Nie wieder nach Ischgl?

10.5.2020, 18:16 Uhr

Jetzt erst recht, scheint das Motto zu sein. "Das Hotel in Zams ist schon gebucht", berichtet Heinz Strassner, Vorsitzender des Skiclubs Biberttal. Zams liegt im österreichischen Oberinntal (Tirol) und ist zentraler Knotenpunkt für namhafte Skigebiete wie St. Anton, Serfaus oder eben Ischgl. Man wolle dem Hotel damit auch in diesen beschwerlichen Corona-Zeiten die Treue halten.

Für das Skigebiet Ischgl hält sich die Solidarität seitens des Vereins jedoch in Grenzen. Einige Mitglieder äußerten laut Strassner schon Kritik, sie wollen dort künftig nicht mehr auf die Bretter steigen. Der 59-Jährige bestätigt diese Haltung: "Es ist die Pflicht des Vereins, das kritisch zu hinterfragen." Er könne sich durchaus vorstellen, nächsten Winter auch ein anderes Skigebiet von Zams aus anzusteuern.

Der Wintersportort Ischgl muss sich den Vorwurf gefallen lassen, zu Beginn der Coronakrise zu zögerlich reagiert und damit die Verbreitung des Virus begünstigt zu haben.

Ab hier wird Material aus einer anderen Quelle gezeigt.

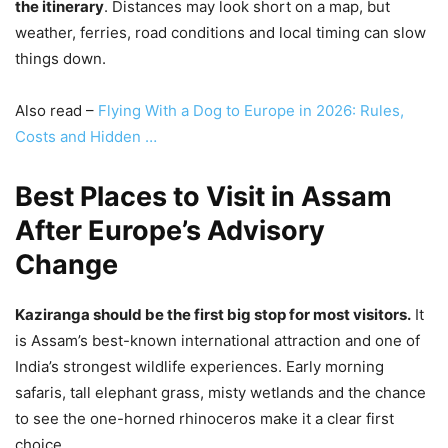
the itinerary
. Distances may look short on a map, but
weather, ferries, road conditions and local timing can slow
things down.
Also read –
Flying With a Dog to Europe in 2026: Rules,
Costs and Hidden …
Best Places to Visit in Assam
After Europe’s Advisory
Change
Kaziranga should be the first big stop for most visitors.
It
is Assam’s best-known international attraction and one of
India’s strongest wildlife experiences. Early morning
safaris, tall elephant grass, misty wetlands and the chance
to see the one-horned rhinoceros make it a clear first
choice.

Besonders die Après-Ski-Bar "Kitzloch" geriet dabei massiv in die Schlagzeilen. Diesbezüglich betont Strassner: "So etwas wie Après-Ski machen wir bei unseren Fahrten schon lange nicht mehr."

Und auch sonst ist es ruhig geworden beim Skiclub. Gymnastik- und Laufgruppen, Metropolmarathon oder der "Lauf-Kickoff" im März – alles abgesagt oder verschoben. Der Vorstand tauscht sich 14-tägig in einer Videokonferenz aus und treibt die Planungen für Herbst und Winter voran. An oberster Stelle steht allerdings der Kontakt zu den immerhin 660 Mitgliedern über soziale Medien und die Internetseite.

Besonders Singles leiden

Für viele sei der Verein wie eine Familie, erzählt Strassner. Die Laufgruppen beispielsweise treffen sich gewöhnlich drei Mal pro Woche und seien daher "fester Wochenbestandteil, besonders für Alleinstehende".

Trotzdem appelliert er an die Mitglieder, in Bewegung zu bleiben. Sie drehen Fitness-Videos und veröffentlichen sie auf dem Internetportal Youtube. Darüber erhalten die Mitglieder Tipps zum Home-Workout, Joggen oder Nordic-Walking. Laufbegeisterte teilen ihre persönlichen Routen auf einer Navigations-App, um weitere Mitglieder zu animieren – natürlich alleine oder mit Abstand, versteht sich.

Den fehlenden Kontakt zu den Mitgliedern bedauert Heinz Strassner sehr. "Es gibt kaum etwas Schlimmeres für einen Vorstand." Zum Jammern ist ihm aber dennoch nicht zumute, denn er weiß, dass andere Gesellschaftsbereiche derzeit weitaus schwierigere Zeiten durchleben. Außerdem stehe der Verein auf festen Füßen. Lediglich am starken Mitgliederzuwachs der vergangenen Jahre – bis zu 50 Neuanträge jährlich – werde man seiner Einschätzung nach nicht anknüpfen können.

Und wird sich die Einstellung zum Skitourismus nach Corona ändern? Strassners Prognose: "Nur minimal. Aber zum Ski-Ort Ischgl mit Sicherheit einige Prozente mehr." Verfolge man die österreichischen Medien, sei seiner Ansicht nach schon eine Rufschädigung für Tirol zu erkennen. Man müsse jedoch abwarten, wie sich die Lage entwickelt. Er ist hin- und hergerissen: "Aus moralischer Sicht sollte man eigentlich nicht mehr hinfahren, auch wenn es sportlich gesehen eine Top-Adresse ist."